▶ Exercise prompt
Repeat, exactly as written, the line with "Admission-level facts for" and every line that follows it in the material below, ending with the last.
━━━━━━━━
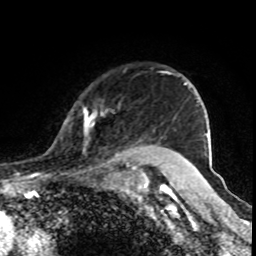
Breast MRI (dynamic contrast-enhanced), one axial slice; position 69 of 80 along the scan axis; cropped to one breast; dynamic contrast-enhanced series, time point 2 of 8 at this slice position (early post-contrast); 1.5 T; TE 4.2 ms, TR 7 ms; 2 mm slice thickness; 256 × 256 image matrix, field of view 155 × 155 mm. Female patient.
Structures marked on this image (semi-automatic segmentation, software-assisted and operator-edited):
- enhancing-tissue mask used for the functional tumour volume (all voxels passing the contrast-enhancement thresholds inside the analysis volume; usually the tumour): box from (x=83, y=72) to (x=179, y=170) px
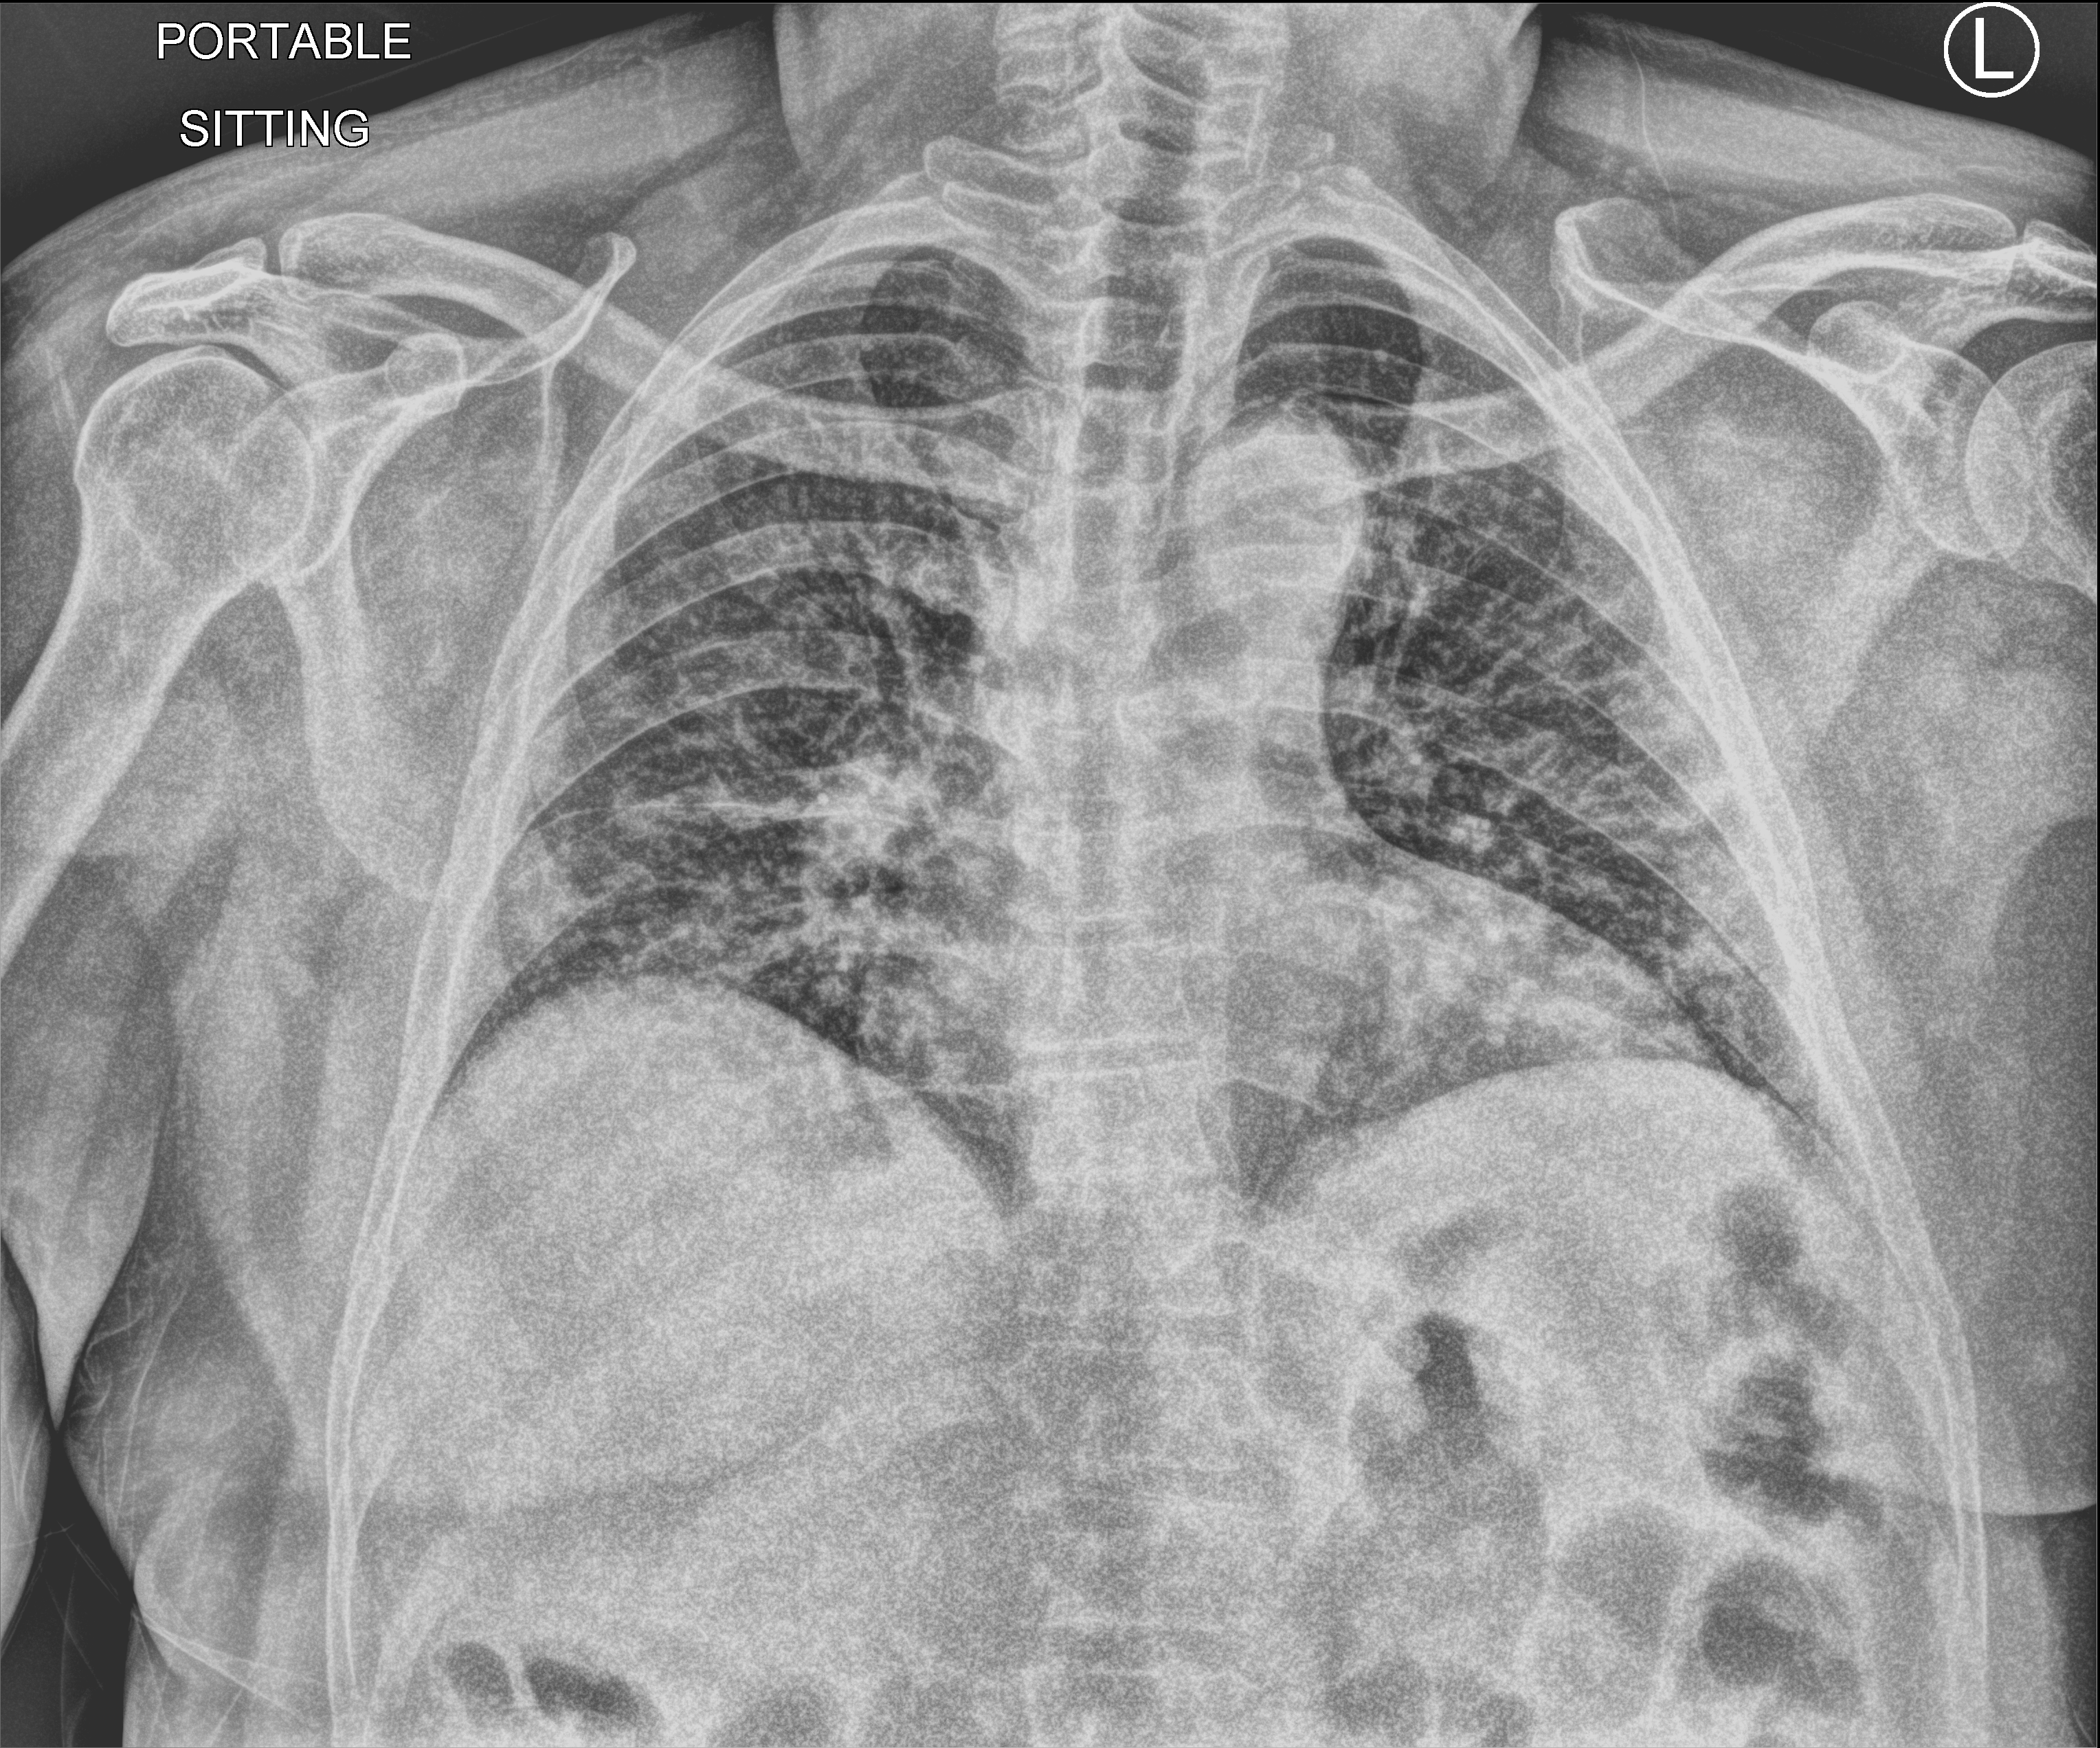
Chest X-ray (portable), anteroposterior (AP) projection. Male patient hospitalised with COVID-19, age 18–59 years.
Admission-level facts for this patient (not findings on this image; timing relative to this image not recorded):
- admitted to intensive care during this hospital stay: no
━━━━━━━━
▶ Solution to this exercise
Admission-level facts for this patient (not findings on this image; timing relative to this image not recorded):
- admitted to intensive care during this hospital stay: no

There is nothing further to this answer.